Source passage:
++++++++

Mint. Just because it works with zero issues on the desktop. Everything else is either Rocky, RH or Debian.

[–] [email protected] 6 points 1 week ago
  • SteamOS: because it came with my Steam Deck.
  • LinuxMint: because it is an Ubuntu-derivative and widely used which makes finding solutions and packages easier and I like MATE.
[–] [email protected] 6 points 1 week ago

EndeavourOS. It's the only one I tried that worked with my sound card out of the box strangely enough...

[–] [email protected] 6 points 1 week ago

My main reason to use arch is the exceptionnally complete and useful arch wiki. Though many pages are useful for other distros as well. With the archlinux and package install guides, it's just a matter of time (and study!) until you know how to get around.

[–] [email protected] 6 points 2 weeks ago

Ubuntu LTS because I don't have to fight with it

[–] [email protected] 6 points 1 week ago* (last edited 1 week ago)

EndeavourOS on my laptop and Ubuntu on my home server. Still new to linux thought endeavour was a good choice to really get my feet wet with lessening the chance to screw things up too badly. Ubuntu because it looks like it just works.

++++++++

Data lines:
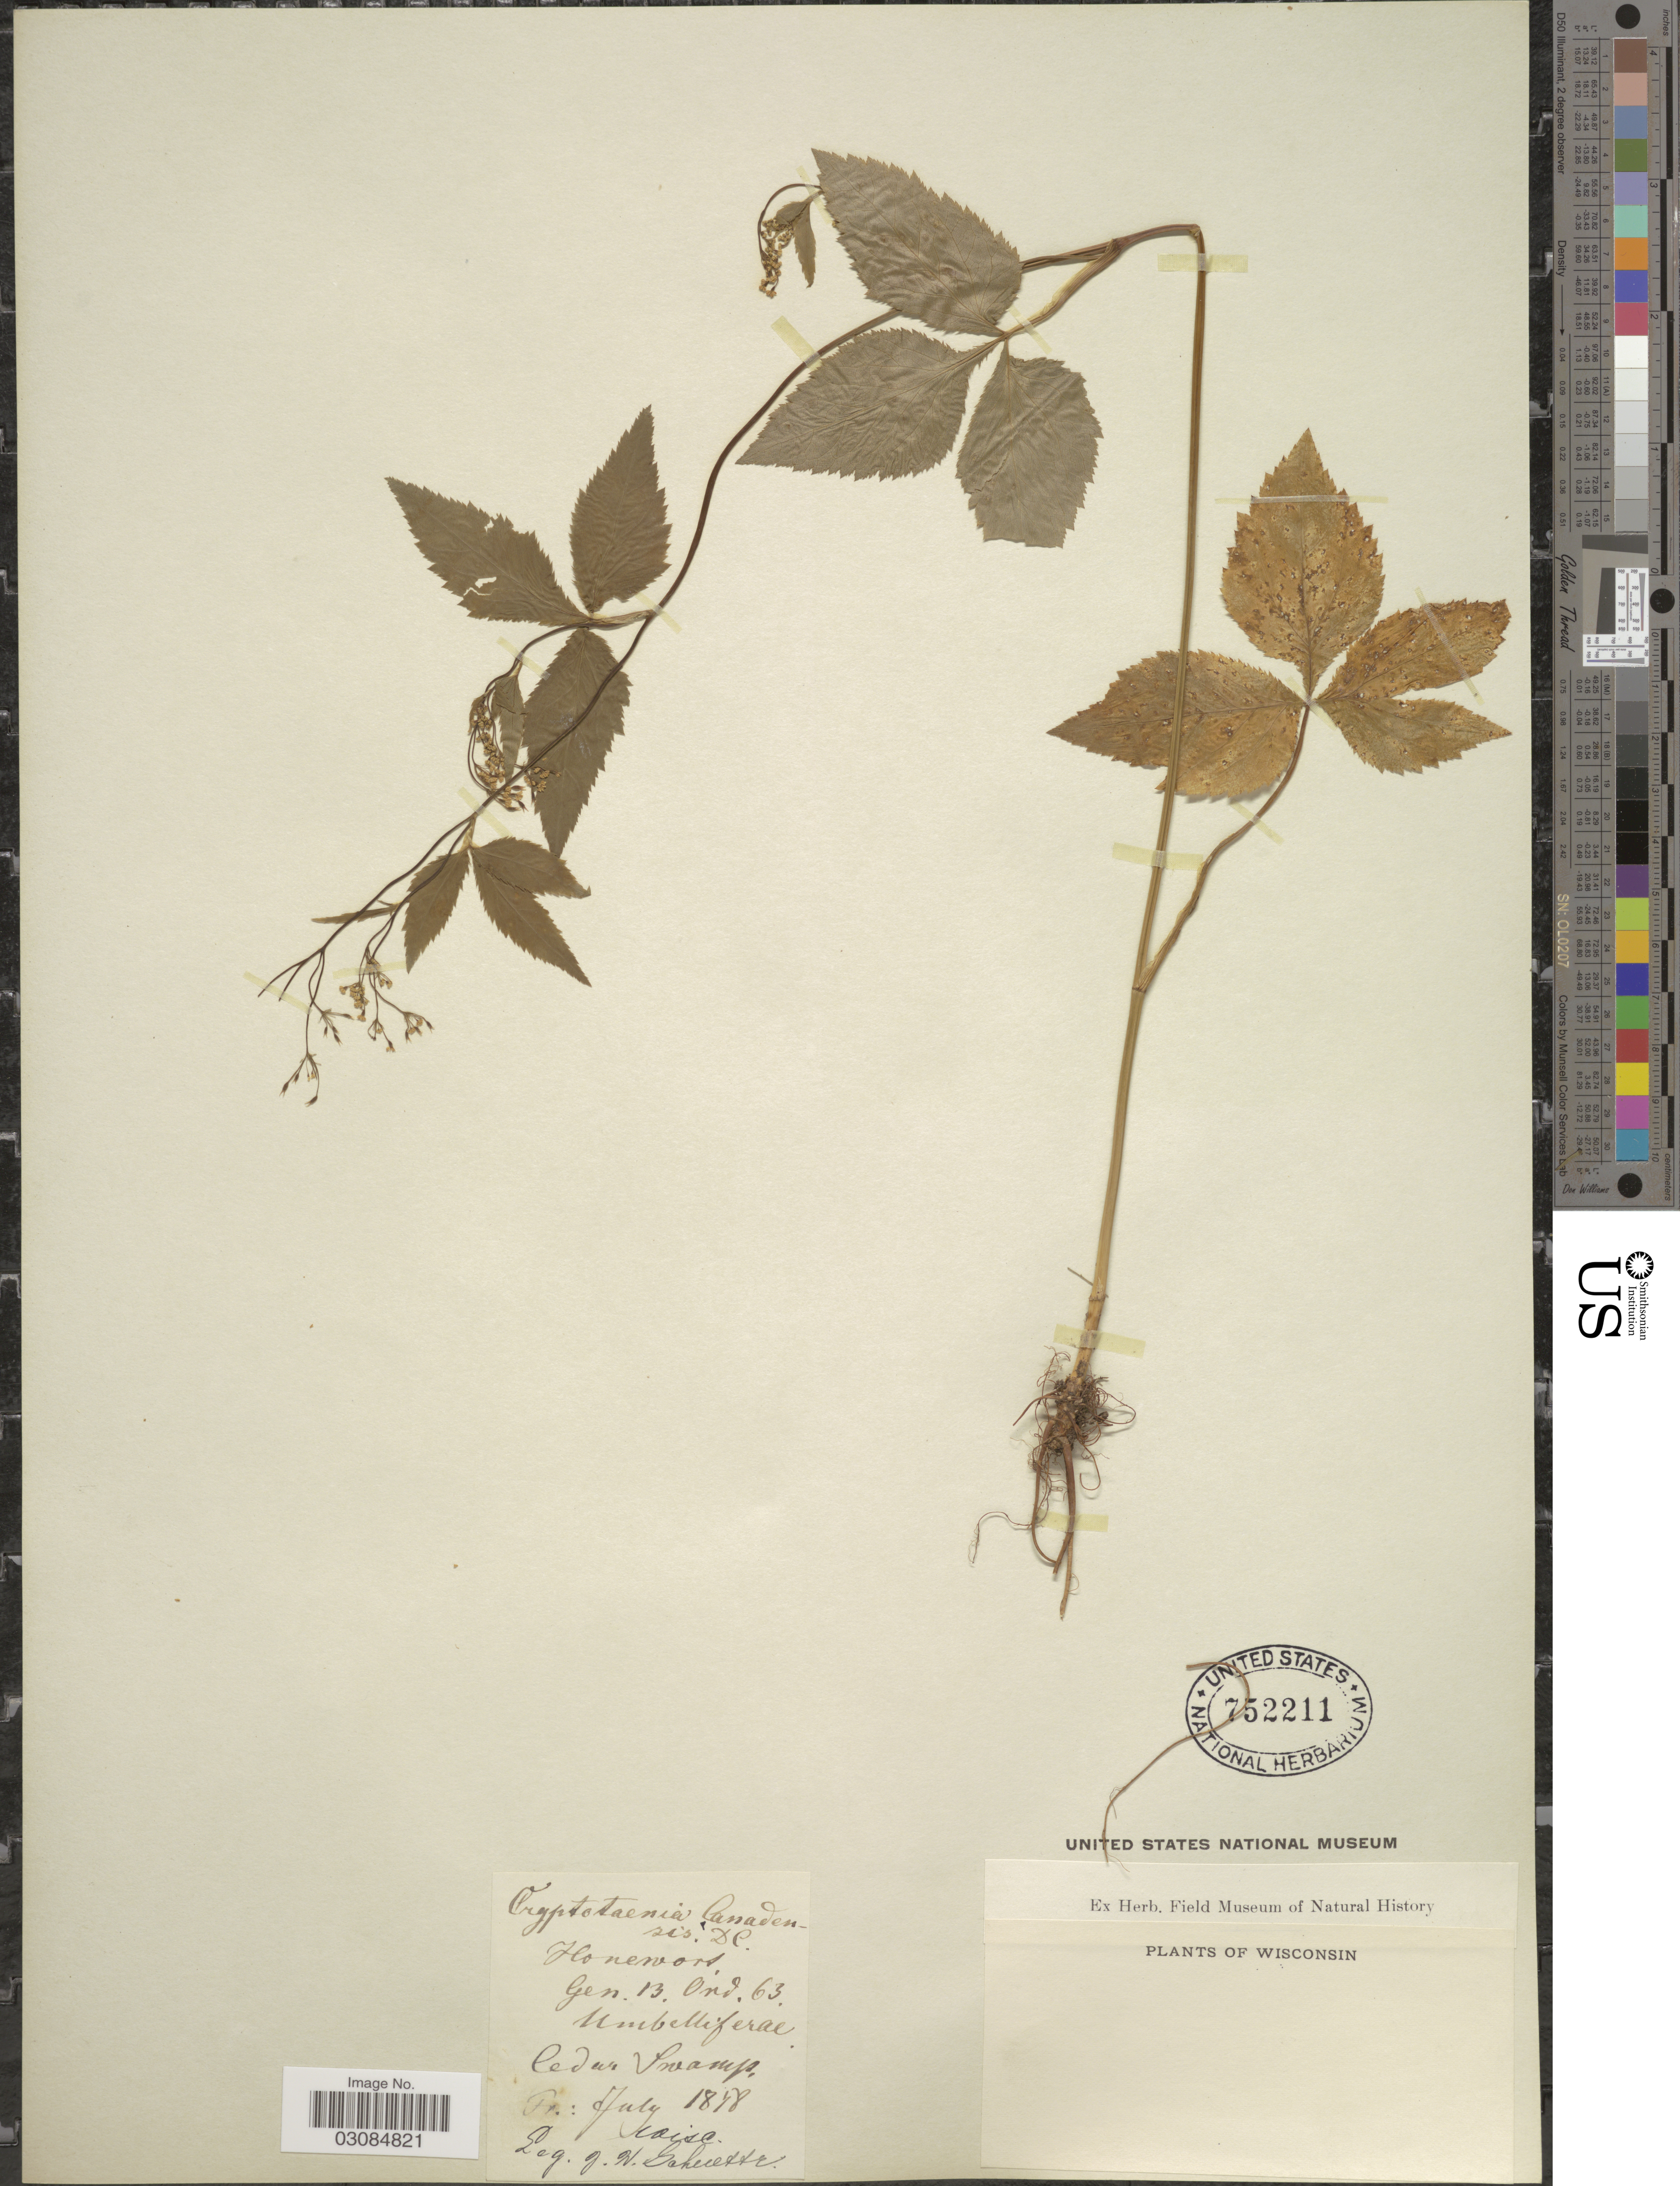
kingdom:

++++++++

Things to do:
**a)** Reproduce the passage of the Linux distribution thread starting at "Ubuntu LTS because" and ending at "it just works.".
**b)** Extend the Linux distribution thread beyond its final sentence.
The data has no connection to the Linux distribution thread.

Outputs for the tasks:
**a)**
Ubuntu LTS because I don't have to fight with it

[–] [email protected] 6 points 1 week ago* (last edited 1 week ago)

EndeavourOS on my laptop and Ubuntu on my home server. Still new to linux thought endeavour was a good choice to really get my feet wet with lessening the chance to screw things up too badly. Ubuntu because it looks like it just works.

**b)**
[–] [email protected] 6 points 1 week ago

Mint: consistency, versatility, having all the Ubuntu's benefits (being industry standard, somewhat) without the drawbacks (Canonical's opinionated bullshit like snap)

Debian: stability, predictability, leanness

Gentoo: customizability down to compile-time level

[–] [email protected] 6 points 1 week ago

Fedora Silverblue because I seem to break any system I have eventually, and this one’s still going.

[–] [email protected] 6 points 2 weeks ago (1 children)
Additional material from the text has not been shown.